Bilder, die das Denken schrieb

Bernhard Taurecks Kritik der analogischen Vernunft

Von Stephan GünzelRSS-Newsfeed neuer Artikel von Stephan Günzel

Besprochene Bücher / Literaturhinweise

In seinem Versuch einer kritischen Ikonologie der Vernunft unternimmt es Taureck, der 'Bilder'-Sprache der Philosophen auf die Schliche zu kommen. Leider wird dieser längst überfällige Versuch durch Taurecks Absicht korrumpiert, offensiv mit den beiden - mittlerweile toten - Großmeistern auf diesem Gebiet zu konkurrieren: dem glücklosen Blumenberg und dem findigen Derrida. Ob Taureck es besser macht, muss das Ergebnis zeigen. Derrida einen irreführenden Gebrauch der Spurmetaphern und anderes nachzuweisen zu wollen, wirkt weitestgehend unbeholfen.

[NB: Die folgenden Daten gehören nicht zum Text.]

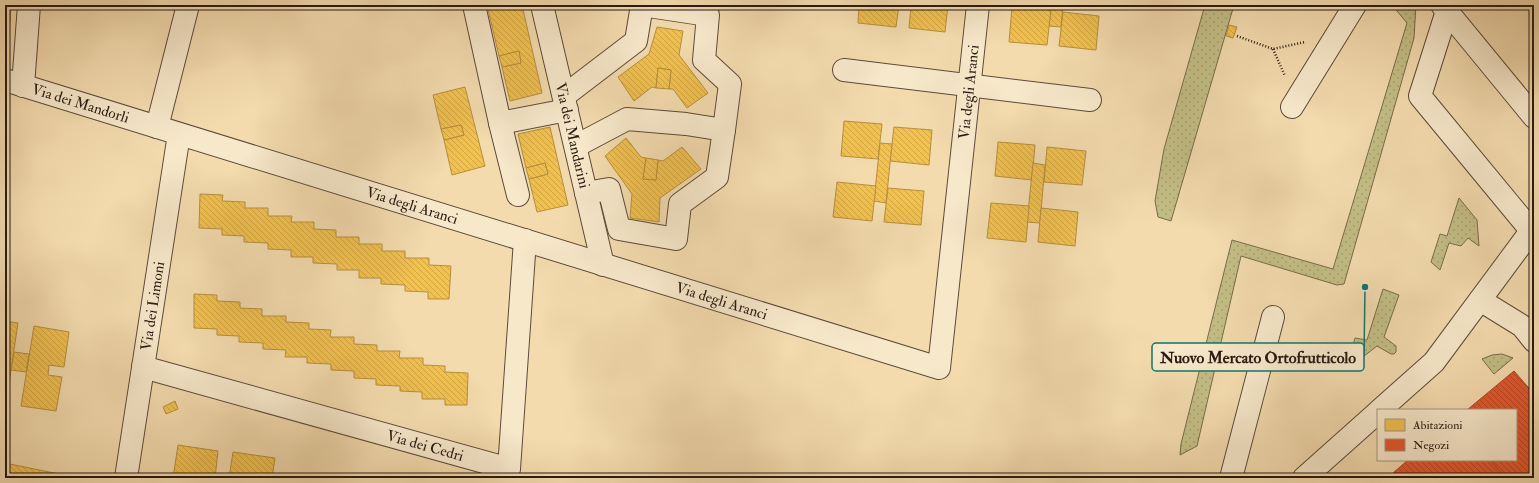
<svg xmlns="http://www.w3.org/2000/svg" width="1539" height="483" font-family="'IM FELL Double Pica',serif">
<defs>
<pattern id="green-dots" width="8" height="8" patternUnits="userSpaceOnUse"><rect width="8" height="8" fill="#c3be85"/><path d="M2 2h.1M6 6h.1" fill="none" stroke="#a8a372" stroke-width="1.8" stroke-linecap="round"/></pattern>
<pattern id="homes-back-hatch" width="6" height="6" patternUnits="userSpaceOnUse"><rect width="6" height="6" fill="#f2c14e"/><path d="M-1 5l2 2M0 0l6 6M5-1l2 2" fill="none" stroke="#d0a543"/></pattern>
<pattern id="shops-back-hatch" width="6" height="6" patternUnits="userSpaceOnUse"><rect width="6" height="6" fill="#e4572e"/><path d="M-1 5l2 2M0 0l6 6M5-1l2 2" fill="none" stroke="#b94726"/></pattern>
</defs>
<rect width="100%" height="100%" fill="#f3dbae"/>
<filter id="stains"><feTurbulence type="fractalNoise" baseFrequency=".005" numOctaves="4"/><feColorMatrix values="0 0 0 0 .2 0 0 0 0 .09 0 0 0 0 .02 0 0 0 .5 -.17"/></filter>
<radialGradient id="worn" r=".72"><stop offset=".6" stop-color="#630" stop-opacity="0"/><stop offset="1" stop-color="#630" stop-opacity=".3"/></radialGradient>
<!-- green -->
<g fill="url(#green-dots)" stroke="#766c4c">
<polygon points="1205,5 1234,5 1171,221 1158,217 1155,201 1164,149"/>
<polygon points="1392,5 1416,5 1414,38 1344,284 1337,285 1241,256 1197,446 1180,455 1181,444 1232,240 1333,269 1407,23"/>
<polygon points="1459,198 1477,220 1479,246 1468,238 1461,246 1449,243 1440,270 1431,262 1440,234 1447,236"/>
<polygon points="1383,289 1399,295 1384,337 1396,346 1396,352 1394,354 1391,354 1377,346 1346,370 1355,338 1367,340"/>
<polygon points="1502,354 1513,358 1494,374 1482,359 1492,355"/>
</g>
<!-- homes -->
<g fill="url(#homes-back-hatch)" stroke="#b68f3c">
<polygon points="5,5 11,5 10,23 5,23"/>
<polygon points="487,5 522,5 542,93 510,101 502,67 521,63 519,51 499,56"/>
<polygon points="859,5 899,5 896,27 858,23"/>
<polygon points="899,5 911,5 910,9 898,8"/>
<polygon points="911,5 948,5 945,32 909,28"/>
<polygon points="1051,5 1063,5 1061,27 1049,26"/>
<polygon points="1012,7 1051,10 1047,45 1009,42"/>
<polygon points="1063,12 1099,16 1096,50 1059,46"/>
<polygon points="1229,25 1237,27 1233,38 1226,36"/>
<polygon points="657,27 683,31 679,55 708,93 687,108 673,89 669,89 671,70 658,68 656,88 652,87 634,101 618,77 649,54"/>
<polygon points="519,51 521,63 502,67 499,56"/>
<polygon points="658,68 671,70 669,89 656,88"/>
<polygon points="465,87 485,166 452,175 444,140 464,135 461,125 441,129 433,95"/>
<polygon points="844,121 882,124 878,159 841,156"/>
<polygon points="461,125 464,135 444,140 441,129"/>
<polygon points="550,127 568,205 537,212 529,179 548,174 545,163 526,168 518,134"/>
<polygon points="894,127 932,130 929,165 890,161"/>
<polygon points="626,138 641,157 646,158 643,179 656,180 658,160 663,161 682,147 701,169 660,198 659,222 630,218 632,194 605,156"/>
<polygon points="998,142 1035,145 1032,180 995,176"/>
<polygon points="880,143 892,144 886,203 874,201"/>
<polygon points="1047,147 1086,151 1082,185 1044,182"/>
<polygon points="646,158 658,160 656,180 643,179"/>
<polygon points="545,163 548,174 529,179 526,168"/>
<polygon points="1033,163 1045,165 1040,223 1027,222"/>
<polygon points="837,182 876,186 872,221 833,217"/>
<polygon points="888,188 924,191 921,225 884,222"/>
<polygon points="200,194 223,195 222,201 245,202 245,208 268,208 268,216 292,216 291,222 314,222 314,229 336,230 336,237 359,237 359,244 382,244 382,251 405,251 405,258 429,258 429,265 451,266 449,299 428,299 428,292 405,291 405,285 381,284 381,278 359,278 359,270 337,270 337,264 313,263 313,257 291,257 291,250 268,249 268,243 244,242 244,236 222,235 222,229 199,228"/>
<polygon points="991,203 1029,206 1026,242 987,238"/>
<polygon points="1041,208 1078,212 1075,246 1038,242"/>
<polygon points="194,294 217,295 217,301 240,302 240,308 262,309 262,316 286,316 286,322 309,323 309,329 331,330 330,337 354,337 354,344 377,345 377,351 400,351 399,358 423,358 423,365 445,366 445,372 468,373 467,405 445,405 445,399 422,399 422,392 400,391 400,386 376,385 376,379 354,378 354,371 331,370 331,364 307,363 307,357 285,357 286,350 263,349 263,343 239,342 239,336 217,335 217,329 194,328"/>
<polygon points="5,321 18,323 6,403 5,403"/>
<polygon points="34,326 69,332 64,367 49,365 48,375 62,377 56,411 21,406"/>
<polygon points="14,352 29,354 26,372 11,370"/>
<polygon points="175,401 178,409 166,414 163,407"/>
<polygon points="178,445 218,451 215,478 173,478"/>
<polygon points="233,452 275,458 272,478 229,478"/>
<polygon points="5,463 59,474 59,478 5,478"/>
</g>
<!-- shops -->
<g fill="url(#shops-back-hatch)" stroke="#ac4526">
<polygon points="1514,371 1534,394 1534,478 1506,478 1490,460 1516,460 1516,410 1467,410"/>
<polygon points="1408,460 1490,460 1506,478 1397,478 1393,473"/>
</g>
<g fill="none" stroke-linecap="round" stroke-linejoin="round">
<defs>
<g id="minor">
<polyline points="474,5 500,123 567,110"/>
<path id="s1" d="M 542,5 L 603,265"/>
<polyline points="1442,5 1534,117"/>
<polyline points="1447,11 1420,96 1534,234"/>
<polyline points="844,70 1090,100"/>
<path id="s2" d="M 5,80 L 939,368 L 978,5"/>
<polyline points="23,86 29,5"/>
<polyline points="564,96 636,41 642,5"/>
<polyline points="1292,107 1355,5"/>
<polyline points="500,123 518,195"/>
<polyline points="157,127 188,5"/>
<polyline points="576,146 627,119 686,124 724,130 730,84 704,60 708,15 642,5"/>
<polyline points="586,193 609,189 619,229 676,239 680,204 717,177 724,130"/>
<polyline points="1480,300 1522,326 1534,341"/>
<path id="s3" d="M 143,367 L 509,469 L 525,240"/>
<polyline points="1380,410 1434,362 1534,227"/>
<path id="s4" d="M 126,478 L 179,134"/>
<polyline points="1231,478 1273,317"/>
<polyline points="1304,478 1378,412"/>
</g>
</defs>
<!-- minor casing -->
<use href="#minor" stroke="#5c4a3a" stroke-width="24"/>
<!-- path -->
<g stroke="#291a13" stroke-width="2.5" stroke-dasharray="1 2" stroke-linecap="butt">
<polyline points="1237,36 1273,49 1305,42"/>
<polyline points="1273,49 1285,76"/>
</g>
<!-- minor -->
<use href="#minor" stroke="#f7e8ca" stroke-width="22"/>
</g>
<g text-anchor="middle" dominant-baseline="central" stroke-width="4" stroke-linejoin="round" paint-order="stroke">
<!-- street labels -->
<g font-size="15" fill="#291a13" stroke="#f7e8ca">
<text stroke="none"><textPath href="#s2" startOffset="1255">Via degli Aranci</textPath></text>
<text stroke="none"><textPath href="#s2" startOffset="79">Via dei Mandorli</textPath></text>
<text stroke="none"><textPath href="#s1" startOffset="134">Via dei Mandarini</textPath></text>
<text stroke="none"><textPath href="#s2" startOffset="426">Via degli Aranci</textPath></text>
<text stroke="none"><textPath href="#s2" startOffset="750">Via degli Aranci</textPath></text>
<text stroke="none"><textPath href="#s4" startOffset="174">Via dei Limoni</textPath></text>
<text stroke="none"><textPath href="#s3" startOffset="293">Via dei Cedri</textPath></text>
</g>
</g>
<!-- callouts -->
<path fill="none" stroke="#0f766e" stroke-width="1.5" d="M1365 287L1364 357"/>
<circle fill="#0f766e" stroke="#f7e8ca" stroke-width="1.5" cx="1365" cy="287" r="4"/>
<rect fill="#f7e8ca" stroke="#0f766e" stroke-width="1.5" x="1152" y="343" width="212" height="28" rx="4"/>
<g font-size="16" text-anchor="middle" font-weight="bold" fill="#291a13">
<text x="1258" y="363">Nuovo Mercato Ortofrutticolo</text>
</g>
<!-- margin -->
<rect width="1539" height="483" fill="none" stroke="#f3dbae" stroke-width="20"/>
<rect x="6" y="6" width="1527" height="471" fill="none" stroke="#291a13" stroke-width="2"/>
<rect x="10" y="10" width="1519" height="463" fill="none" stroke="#291a13"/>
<!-- legend -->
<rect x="1377" y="409" width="140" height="52" fill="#f7e8ca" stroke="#a59681"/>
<rect x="1385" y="419" width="20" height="12" fill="#f2c14e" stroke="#a59681"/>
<text x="1413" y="429" font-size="12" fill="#291a13">Abitazioni</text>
<rect x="1385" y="439" width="20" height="12" fill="#e4572e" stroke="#a59681"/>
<text x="1413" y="449" font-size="12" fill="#291a13">Negozi</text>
<rect width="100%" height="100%" filter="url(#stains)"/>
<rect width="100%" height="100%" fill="url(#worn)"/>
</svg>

Damit steht sich Taureck ebenso selbst im Weg wie mit seiner Fundamentalunterscheidung zwischen philosophischem und poetischem Metapherngebrauch, wobei der Unterschied schlicht im reflektierten Gebrauch der Bildsprache durch die Philosophie liege. (Diese 'metaphysische' Unterscheidung ist unbrauchbar, insofern nicht-reflexive Metaphern im philosophischen Text dann schlicht als 'Poesie' gelten, und nicht etwa die Unterscheidung hinfällig würde.) Dieser Irrtum hat zur Konsequenz, dass die Hauptfunktion von Metaphern im philosophischen Text verkannt wird, die darin zu suchen ist, dass Bilder an die Stelle von Argumenten treten bzw. deren Aufgabe übernehmen, wenn es nichts mehr zu argumentieren gibt. Eine 'kritische' Ikonologie muss zeigen, wie eine Philosophie abhängig ist von ihren leitenden Bildern (in durchaus suggestiver Absicht), und wie diese dem inhaltlichen Ziel des Schreibens mitunter zuwiderlaufen. Dies leistet Taureck nicht.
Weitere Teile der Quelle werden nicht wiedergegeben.